# TASK
Repeat the lines below exactly as written, please, from the line with "(DAB) staining of" to the line with "immunohistochemical staining in", both lines included, and no others.

<<<<

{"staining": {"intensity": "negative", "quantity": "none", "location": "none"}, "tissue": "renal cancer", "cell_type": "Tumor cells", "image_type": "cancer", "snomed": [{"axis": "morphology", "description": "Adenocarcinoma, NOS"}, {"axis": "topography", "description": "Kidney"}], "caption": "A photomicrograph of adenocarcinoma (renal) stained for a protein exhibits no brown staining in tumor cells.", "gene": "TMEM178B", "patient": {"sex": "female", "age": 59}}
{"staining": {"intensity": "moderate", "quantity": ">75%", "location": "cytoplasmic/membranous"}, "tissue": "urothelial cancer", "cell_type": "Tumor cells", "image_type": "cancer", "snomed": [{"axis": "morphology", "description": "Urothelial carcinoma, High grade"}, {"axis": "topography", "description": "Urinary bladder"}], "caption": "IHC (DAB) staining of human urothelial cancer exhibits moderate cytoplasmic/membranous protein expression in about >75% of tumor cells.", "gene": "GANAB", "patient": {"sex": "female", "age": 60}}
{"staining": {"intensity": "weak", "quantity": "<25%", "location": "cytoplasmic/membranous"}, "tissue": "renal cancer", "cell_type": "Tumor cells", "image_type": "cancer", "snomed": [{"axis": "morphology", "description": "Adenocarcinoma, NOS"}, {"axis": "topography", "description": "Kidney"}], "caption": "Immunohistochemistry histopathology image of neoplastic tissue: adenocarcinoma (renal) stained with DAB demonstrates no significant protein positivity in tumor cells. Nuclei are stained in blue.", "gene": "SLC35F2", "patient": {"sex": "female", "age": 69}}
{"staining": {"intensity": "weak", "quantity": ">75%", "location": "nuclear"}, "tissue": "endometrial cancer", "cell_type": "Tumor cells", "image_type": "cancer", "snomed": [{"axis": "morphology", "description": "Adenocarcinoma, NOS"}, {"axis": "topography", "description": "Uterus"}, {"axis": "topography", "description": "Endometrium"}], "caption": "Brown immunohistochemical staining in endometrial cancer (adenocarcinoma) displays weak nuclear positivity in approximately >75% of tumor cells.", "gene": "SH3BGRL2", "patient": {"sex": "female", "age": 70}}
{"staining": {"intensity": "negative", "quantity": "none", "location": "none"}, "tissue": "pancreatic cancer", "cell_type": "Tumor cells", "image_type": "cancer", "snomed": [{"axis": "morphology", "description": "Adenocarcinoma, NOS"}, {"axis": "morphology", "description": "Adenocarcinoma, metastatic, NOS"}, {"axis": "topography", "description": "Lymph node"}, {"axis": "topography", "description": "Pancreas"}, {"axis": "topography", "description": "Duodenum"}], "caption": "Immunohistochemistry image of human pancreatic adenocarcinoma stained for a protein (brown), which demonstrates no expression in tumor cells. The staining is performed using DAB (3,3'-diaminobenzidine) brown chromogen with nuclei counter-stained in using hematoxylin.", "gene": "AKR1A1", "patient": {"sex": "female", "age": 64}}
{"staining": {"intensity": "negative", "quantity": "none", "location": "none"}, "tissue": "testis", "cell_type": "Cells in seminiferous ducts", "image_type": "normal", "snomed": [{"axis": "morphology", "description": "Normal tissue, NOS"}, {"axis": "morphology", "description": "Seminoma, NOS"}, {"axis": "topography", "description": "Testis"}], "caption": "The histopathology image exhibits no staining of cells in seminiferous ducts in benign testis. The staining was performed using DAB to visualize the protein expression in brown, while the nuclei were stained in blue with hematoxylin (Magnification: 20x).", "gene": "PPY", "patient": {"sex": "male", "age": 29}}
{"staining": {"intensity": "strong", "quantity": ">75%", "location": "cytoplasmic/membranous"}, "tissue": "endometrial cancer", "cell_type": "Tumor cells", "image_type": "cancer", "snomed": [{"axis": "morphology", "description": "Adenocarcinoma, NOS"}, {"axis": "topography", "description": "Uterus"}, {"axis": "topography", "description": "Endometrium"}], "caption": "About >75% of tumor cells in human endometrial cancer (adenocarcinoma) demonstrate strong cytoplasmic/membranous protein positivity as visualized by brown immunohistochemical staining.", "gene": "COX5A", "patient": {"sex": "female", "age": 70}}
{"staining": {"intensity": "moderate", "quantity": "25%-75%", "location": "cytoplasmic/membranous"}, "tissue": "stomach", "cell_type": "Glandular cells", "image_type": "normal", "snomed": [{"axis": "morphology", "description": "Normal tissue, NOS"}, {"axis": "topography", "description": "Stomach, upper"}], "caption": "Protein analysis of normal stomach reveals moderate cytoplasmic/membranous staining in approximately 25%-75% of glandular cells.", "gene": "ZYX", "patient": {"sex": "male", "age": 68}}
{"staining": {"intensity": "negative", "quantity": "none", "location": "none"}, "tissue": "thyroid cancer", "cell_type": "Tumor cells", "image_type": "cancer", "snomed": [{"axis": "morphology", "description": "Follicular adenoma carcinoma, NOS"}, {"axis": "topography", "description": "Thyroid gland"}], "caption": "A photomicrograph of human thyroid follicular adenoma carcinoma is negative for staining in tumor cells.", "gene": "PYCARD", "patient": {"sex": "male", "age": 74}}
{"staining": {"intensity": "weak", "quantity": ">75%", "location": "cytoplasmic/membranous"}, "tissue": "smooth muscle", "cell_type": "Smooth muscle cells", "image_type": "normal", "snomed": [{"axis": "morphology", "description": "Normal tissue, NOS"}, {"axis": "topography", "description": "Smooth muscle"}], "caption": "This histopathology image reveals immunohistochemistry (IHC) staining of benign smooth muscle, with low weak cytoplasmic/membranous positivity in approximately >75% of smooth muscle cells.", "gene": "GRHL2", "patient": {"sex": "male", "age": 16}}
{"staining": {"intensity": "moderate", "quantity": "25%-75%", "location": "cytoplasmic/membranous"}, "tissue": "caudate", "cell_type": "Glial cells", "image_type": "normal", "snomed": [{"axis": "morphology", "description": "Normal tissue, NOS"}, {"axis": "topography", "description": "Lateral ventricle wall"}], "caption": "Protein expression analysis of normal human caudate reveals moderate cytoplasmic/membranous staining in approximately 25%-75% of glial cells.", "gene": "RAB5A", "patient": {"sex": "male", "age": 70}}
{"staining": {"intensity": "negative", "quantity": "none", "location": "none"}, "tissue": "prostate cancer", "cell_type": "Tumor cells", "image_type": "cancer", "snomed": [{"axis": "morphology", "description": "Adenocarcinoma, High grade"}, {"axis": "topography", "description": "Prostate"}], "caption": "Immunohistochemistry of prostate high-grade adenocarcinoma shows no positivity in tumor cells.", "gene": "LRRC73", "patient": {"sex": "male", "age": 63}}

>>>>

# REPLY TO THE TASK
{"staining": {"intensity": "moderate", "quantity": ">75%", "location": "cytoplasmic/membranous"}, "tissue": "urothelial cancer", "cell_type": "Tumor cells", "image_type": "cancer", "snomed": [{"axis": "morphology", "description": "Urothelial carcinoma, High grade"}, {"axis": "topography", "description": "Urinary bladder"}], "caption": "IHC (DAB) staining of human urothelial cancer exhibits moderate cytoplasmic/membranous protein expression in about >75% of tumor cells.", "gene": "GANAB", "patient": {"sex": "female", "age": 60}}
{"staining": {"intensity": "weak", "quantity": "<25%", "location": "cytoplasmic/membranous"}, "tissue": "renal cancer", "cell_type": "Tumor cells", "image_type": "cancer", "snomed": [{"axis": "morphology", "description": "Adenocarcinoma, NOS"}, {"axis": "topography", "description": "Kidney"}], "caption": "Immunohistochemistry histopathology image of neoplastic tissue: adenocarcinoma (renal) stained with DAB demonstrates no significant protein positivity in tumor cells. Nuclei are stained in blue.", "gene": "SLC35F2", "patient": {"sex": "female", "age": 69}}
{"staining": {"intensity": "weak", "quantity": ">75%", "location": "nuclear"}, "tissue": "endometrial cancer", "cell_type": "Tumor cells", "image_type": "cancer", "snomed": [{"axis": "morphology", "description": "Adenocarcinoma, NOS"}, {"axis": "topography", "description": "Uterus"}, {"axis": "topography", "description": "Endometrium"}], "caption": "Brown immunohistochemical staining in endometrial cancer (adenocarcinoma) displays weak nuclear positivity in approximately >75% of tumor cells.", "gene": "SH3BGRL2", "patient": {"sex": "female", "age": 70}}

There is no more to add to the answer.